What is Attrition?
Attrition, in business, explains a gradual but intentional decrease in the number of personnel that occurs when employees retire or resign and are not replaced. The concept is also sometimes used to describe consumer or customer decline when they reach maturity beyond the target market of a product or company without being substituted by a younger generation.
How Does Attrition Work for Employees?
This form of personnel reduction is called a freeze for hiring. It's one of the ways through which a firm can reduce labour costs without disrupting layoffs. Naturally, reducing employees by attrition is less devastating to business morale.
However, if this leads to an increase in their workload, it can have a negative impact on the remaining employees. It can also restrict promotional incentives and movement within the organisation, resulting in an unhappy workforce or more turnover than expected.
How Does Attrition Work for Customers?
Attrition may also refer to a declining consumer base. Naturally, this is not deliberate. The word is most important when used to describe a product that has a shrinking customer base because its loyal customers are getting older, and younger consumers are not taking their place.
The attrition of customers is usually found when a company has not adapted its products to changing trends. Examples of firms that have failed to capture the younger generation of customers could be the Sears, a department store chain and the Oldsmobile car brand.
Difference Between Attrition and Layoffs
Changes in management, organisational structure, or other aspects of the business operations can cause workers to leave voluntarily, resulting in a high attrition rate. The laying off of employees results in attrition as long as the company does not hire as many new employees as it has laid off immediately. For example, a company could cut its administrative staff by six to create a new six-strong internet team.

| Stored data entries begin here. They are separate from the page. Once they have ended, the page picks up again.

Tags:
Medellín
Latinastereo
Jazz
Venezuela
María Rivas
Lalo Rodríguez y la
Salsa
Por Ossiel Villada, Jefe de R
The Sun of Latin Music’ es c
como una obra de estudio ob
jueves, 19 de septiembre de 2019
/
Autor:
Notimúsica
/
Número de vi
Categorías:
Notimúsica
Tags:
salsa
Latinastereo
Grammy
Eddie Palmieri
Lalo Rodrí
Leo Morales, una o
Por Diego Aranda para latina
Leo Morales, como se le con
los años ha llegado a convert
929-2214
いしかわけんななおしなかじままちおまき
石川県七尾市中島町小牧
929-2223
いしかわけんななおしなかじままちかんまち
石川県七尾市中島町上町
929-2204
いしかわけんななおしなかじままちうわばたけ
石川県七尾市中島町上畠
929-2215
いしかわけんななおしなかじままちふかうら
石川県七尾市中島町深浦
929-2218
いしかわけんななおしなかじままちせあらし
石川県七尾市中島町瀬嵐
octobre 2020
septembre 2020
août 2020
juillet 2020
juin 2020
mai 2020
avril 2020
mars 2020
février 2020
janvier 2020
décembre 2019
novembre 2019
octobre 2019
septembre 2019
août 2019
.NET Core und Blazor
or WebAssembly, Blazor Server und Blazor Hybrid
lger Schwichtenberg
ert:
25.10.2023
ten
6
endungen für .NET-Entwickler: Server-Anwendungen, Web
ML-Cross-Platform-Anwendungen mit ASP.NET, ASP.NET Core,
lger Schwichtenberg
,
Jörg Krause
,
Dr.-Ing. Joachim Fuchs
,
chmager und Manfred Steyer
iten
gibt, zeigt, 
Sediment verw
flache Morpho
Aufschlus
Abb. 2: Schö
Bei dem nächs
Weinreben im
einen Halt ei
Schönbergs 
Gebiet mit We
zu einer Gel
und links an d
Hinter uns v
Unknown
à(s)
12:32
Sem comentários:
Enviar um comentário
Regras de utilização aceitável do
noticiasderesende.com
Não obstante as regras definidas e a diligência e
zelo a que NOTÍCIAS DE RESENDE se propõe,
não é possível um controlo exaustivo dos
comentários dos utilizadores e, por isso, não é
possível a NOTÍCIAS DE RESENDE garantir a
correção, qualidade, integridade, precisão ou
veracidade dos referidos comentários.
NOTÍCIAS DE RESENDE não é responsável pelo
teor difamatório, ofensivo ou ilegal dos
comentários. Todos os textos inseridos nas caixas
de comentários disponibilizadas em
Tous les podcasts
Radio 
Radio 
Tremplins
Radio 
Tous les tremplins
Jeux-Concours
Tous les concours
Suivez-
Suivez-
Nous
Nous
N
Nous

For many reasons, turnover occurs in an organisation. Only when the company chooses not to fill the vacant position, it can be considered attrition. When a business faces a financial crisis, it has to make tough decisions and slash its jobs in order to stay afloat. In such situations, the company may enforce a layoff without any plans to fill those positions again.
Unlike layoffs, there is a voluntary decrease in staff due to recruitment. The employee has decided to take up a new job, retire, or move to a new town. The unavoidable changeover takes advantage of an attrition policy to reduce total staff members.